Surrogate user ID
A surrogate user is a user who has the authority to do tasks on behalf of another user, by using the other user's level of authority.
Surrogate user IDs are necessary only when:
- The installation uses 'business unit support'.
- A single instance of the adapter supports a single RACF database.
- The IBM® Security Identity Governance and Intelligence has multiple service instances, each representing a different business unit within the organization.
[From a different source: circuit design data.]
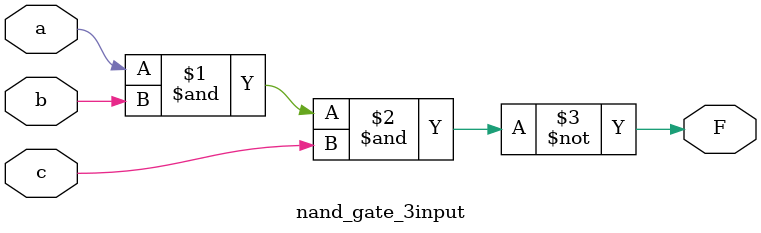
<source format=v>
module nand_gate_3input (
    input a, b, c,
    output F

);

assign F = ~(a & b & c);

endmodule
</source>
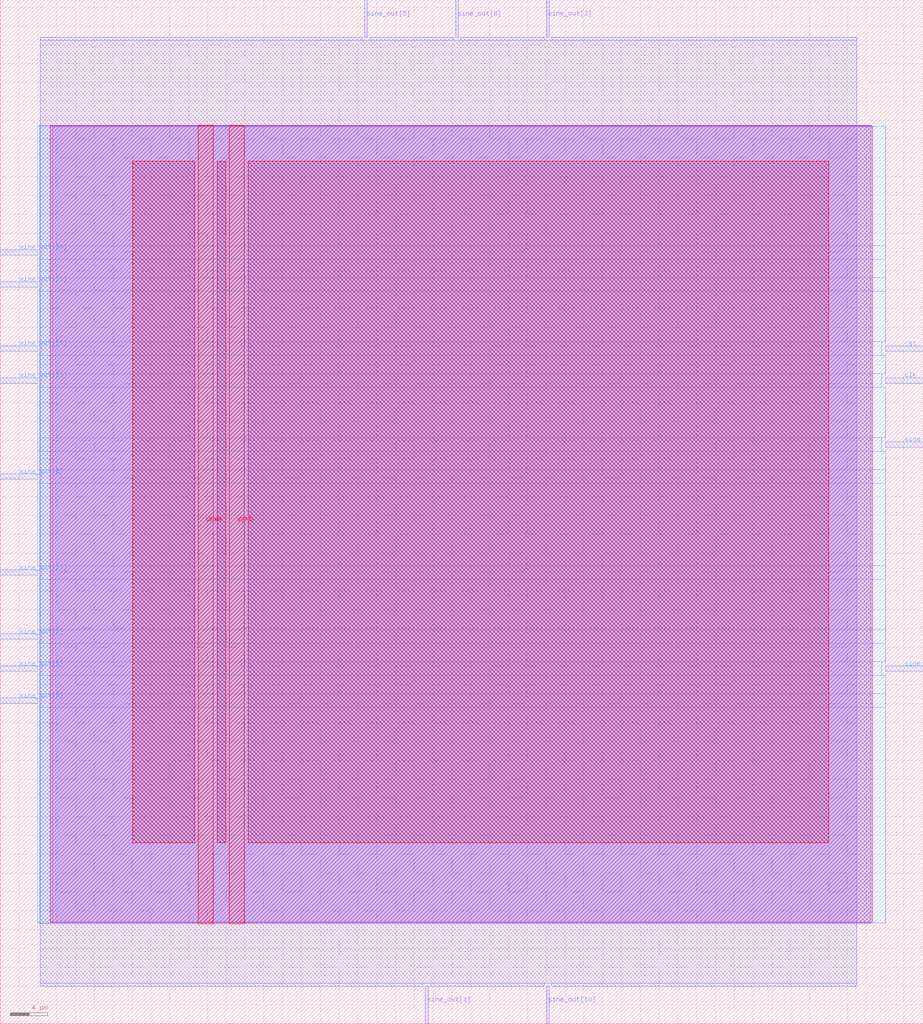
<source format=lef>
VERSION 5.7 ;
  NOWIREEXTENSIONATPIN ON ;
  DIVIDERCHAR "/" ;
  BUSBITCHARS "[]" ;
MACRO counter
  CLASS BLOCK ;
  FOREIGN counter ;
  ORIGIN 0.000 0.000 ;
  SIZE 98.060 BY 108.780 ;
  PIN VGND
    DIRECTION INOUT ;
    USE GROUND ;
    PORT
      LAYER met4 ;
        RECT 24.340 10.640 25.940 95.440 ;
    END
  END VGND
  PIN VPWR
    DIRECTION INOUT ;
    USE POWER ;
    PORT
      LAYER met4 ;
        RECT 21.040 10.640 22.640 95.440 ;
    END
  END VPWR
  PIN clk
    DIRECTION INPUT ;
    USE SIGNAL ;
    ANTENNAGATEAREA 0.852000 ;
    PORT
      LAYER met3 ;
        RECT 94.060 68.040 98.060 68.640 ;
    END
  END clk
  PIN rst
    DIRECTION INPUT ;
    USE SIGNAL ;
    ANTENNAGATEAREA 0.213000 ;
    PORT
      LAYER met3 ;
        RECT 94.060 71.440 98.060 72.040 ;
    END
  END rst
  PIN sine_out[0]
    DIRECTION OUTPUT ;
    USE SIGNAL ;
    ANTENNADIFFAREA 0.445500 ;
    PORT
      LAYER met3 ;
        RECT 94.060 61.240 98.060 61.840 ;
    END
  END sine_out[0]
  PIN sine_out[10]
    DIRECTION OUTPUT ;
    USE SIGNAL ;
    ANTENNADIFFAREA 0.445500 ;
    PORT
      LAYER met2 ;
        RECT 58.050 0.000 58.330 4.000 ;
    END
  END sine_out[10]
  PIN sine_out[11]
    DIRECTION OUTPUT ;
    USE SIGNAL ;
    ANTENNADIFFAREA 0.445500 ;
    PORT
      LAYER met3 ;
        RECT 0.000 47.640 4.000 48.240 ;
    END
  END sine_out[11]
  PIN sine_out[12]
    DIRECTION OUTPUT ;
    USE SIGNAL ;
    ANTENNADIFFAREA 0.445500 ;
    PORT
      LAYER met3 ;
        RECT 0.000 68.040 4.000 68.640 ;
    END
  END sine_out[12]
  PIN sine_out[13]
    DIRECTION OUTPUT ;
    USE SIGNAL ;
    ANTENNADIFFAREA 0.445500 ;
    PORT
      LAYER met3 ;
        RECT 0.000 78.240 4.000 78.840 ;
    END
  END sine_out[13]
  PIN sine_out[14]
    DIRECTION OUTPUT ;
    USE SIGNAL ;
    ANTENNADIFFAREA 0.445500 ;
    PORT
      LAYER met3 ;
        RECT 0.000 81.640 4.000 82.240 ;
    END
  END sine_out[14]
  PIN sine_out[15]
    DIRECTION OUTPUT ;
    USE SIGNAL ;
    ANTENNADIFFAREA 0.445500 ;
    PORT
      LAYER met3 ;
        RECT 0.000 71.440 4.000 72.040 ;
    END
  END sine_out[15]
  PIN sine_out[1]
    DIRECTION OUTPUT ;
    USE SIGNAL ;
    ANTENNADIFFAREA 0.445500 ;
    PORT
      LAYER met2 ;
        RECT 45.170 0.000 45.450 4.000 ;
    END
  END sine_out[1]
  PIN sine_out[2]
    DIRECTION OUTPUT ;
    USE SIGNAL ;
    ANTENNADIFFAREA 0.445500 ;
    PORT
      LAYER met3 ;
        RECT 94.060 37.440 98.060 38.040 ;
    END
  END sine_out[2]
  PIN sine_out[3]
    DIRECTION OUTPUT ;
    USE SIGNAL ;
    ANTENNADIFFAREA 0.445500 ;
    PORT
      LAYER met2 ;
        RECT 58.050 104.780 58.330 108.780 ;
    END
  END sine_out[3]
  PIN sine_out[4]
    DIRECTION OUTPUT ;
    USE SIGNAL ;
    ANTENNADIFFAREA 0.445500 ;
    PORT
      LAYER met3 ;
        RECT 0.000 37.440 4.000 38.040 ;
    END
  END sine_out[4]
  PIN sine_out[5]
    DIRECTION OUTPUT ;
    USE SIGNAL ;
    ANTENNADIFFAREA 0.445500 ;
    PORT
      LAYER met2 ;
        RECT 38.730 104.780 39.010 108.780 ;
    END
  END sine_out[5]
  PIN sine_out[6]
    DIRECTION OUTPUT ;
    USE SIGNAL ;
    ANTENNADIFFAREA 0.445500 ;
    PORT
      LAYER met3 ;
        RECT 0.000 57.840 4.000 58.440 ;
    END
  END sine_out[6]
  PIN sine_out[7]
    DIRECTION OUTPUT ;
    USE SIGNAL ;
    ANTENNADIFFAREA 0.445500 ;
    PORT
      LAYER met3 ;
        RECT 0.000 40.840 4.000 41.440 ;
    END
  END sine_out[7]
  PIN sine_out[8]
    DIRECTION OUTPUT ;
    USE SIGNAL ;
    ANTENNADIFFAREA 0.445500 ;
    PORT
      LAYER met2 ;
        RECT 48.390 104.780 48.670 108.780 ;
    END
  END sine_out[8]
  PIN sine_out[9]
    DIRECTION OUTPUT ;
    USE SIGNAL ;
    ANTENNADIFFAREA 0.445500 ;
    PORT
      LAYER met3 ;
        RECT 0.000 34.040 4.000 34.640 ;
    END
  END sine_out[9]
  OBS
      LAYER nwell ;
        RECT 5.330 10.795 92.650 95.390 ;
      LAYER li1 ;
        RECT 5.520 10.795 92.460 95.285 ;
      LAYER met1 ;
        RECT 4.210 10.640 92.460 95.440 ;
      LAYER met2 ;
        RECT 4.230 104.500 38.450 104.780 ;
        RECT 39.290 104.500 48.110 104.780 ;
        RECT 48.950 104.500 57.770 104.780 ;
        RECT 58.610 104.500 90.980 104.780 ;
        RECT 4.230 4.280 90.980 104.500 ;
        RECT 4.230 4.000 44.890 4.280 ;
        RECT 45.730 4.000 57.770 4.280 ;
        RECT 58.610 4.000 90.980 4.280 ;
      LAYER met3 ;
        RECT 3.990 82.640 94.060 95.365 ;
        RECT 4.400 81.240 94.060 82.640 ;
        RECT 3.990 79.240 94.060 81.240 ;
        RECT 4.400 77.840 94.060 79.240 ;
        RECT 3.990 72.440 94.060 77.840 ;
        RECT 4.400 71.040 93.660 72.440 ;
        RECT 3.990 69.040 94.060 71.040 ;
        RECT 4.400 67.640 93.660 69.040 ;
        RECT 3.990 62.240 94.060 67.640 ;
        RECT 3.990 60.840 93.660 62.240 ;
        RECT 3.990 58.840 94.060 60.840 ;
        RECT 4.400 57.440 94.060 58.840 ;
        RECT 3.990 48.640 94.060 57.440 ;
        RECT 4.400 47.240 94.060 48.640 ;
        RECT 3.990 41.840 94.060 47.240 ;
        RECT 4.400 40.440 94.060 41.840 ;
        RECT 3.990 38.440 94.060 40.440 ;
        RECT 4.400 37.040 93.660 38.440 ;
        RECT 3.990 35.040 94.060 37.040 ;
        RECT 4.400 33.640 94.060 35.040 ;
        RECT 3.990 10.715 94.060 33.640 ;
      LAYER met4 ;
        RECT 14.095 19.215 20.640 91.625 ;
        RECT 23.040 19.215 23.940 91.625 ;
        RECT 26.340 19.215 88.025 91.625 ;
  END
END counter
END LIBRARY


</source>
Note: If a single IBM Security Identity Governance and
Intelligence service instance
supports all the RACF® IDs in the RACF database, surrogate user IDs are not
needed.
For the adapter to run requests by using these surrogate user IDs, you must define one or more RACF SURROGAT class profiles.
If
the adapter RACF user ID is ISIAGNT, and
the surrogate RACF user ID is
UNIT1, then the following commands define the
profile.
RDEFINE SURROGAT BPX.SRV.UNIT1
SETROPTS REFRESH RACLIST(SURROGAT)
PERMIT BPX.SRV.UNIT1 CLASS(SURROGAT) ID(ISIAGNT) ACCESS(READ)
SETROPTS REFRESH RACLIST(SURROGAT)In the preceding example, the RACF user ID UNIT1 is the user ID defined in the adapter service form. This RACF user has scope of authority over a specific business unit.
When surrogate user IDs are used, the tasks of altering and fetching RACF data are accomplished under the authority of the surrogate RACF user ID. The authority of the RACF user ID that the adapter is running as is not used. The RACF user ID for the adapter must have READ access to use the SURROGAT class profile.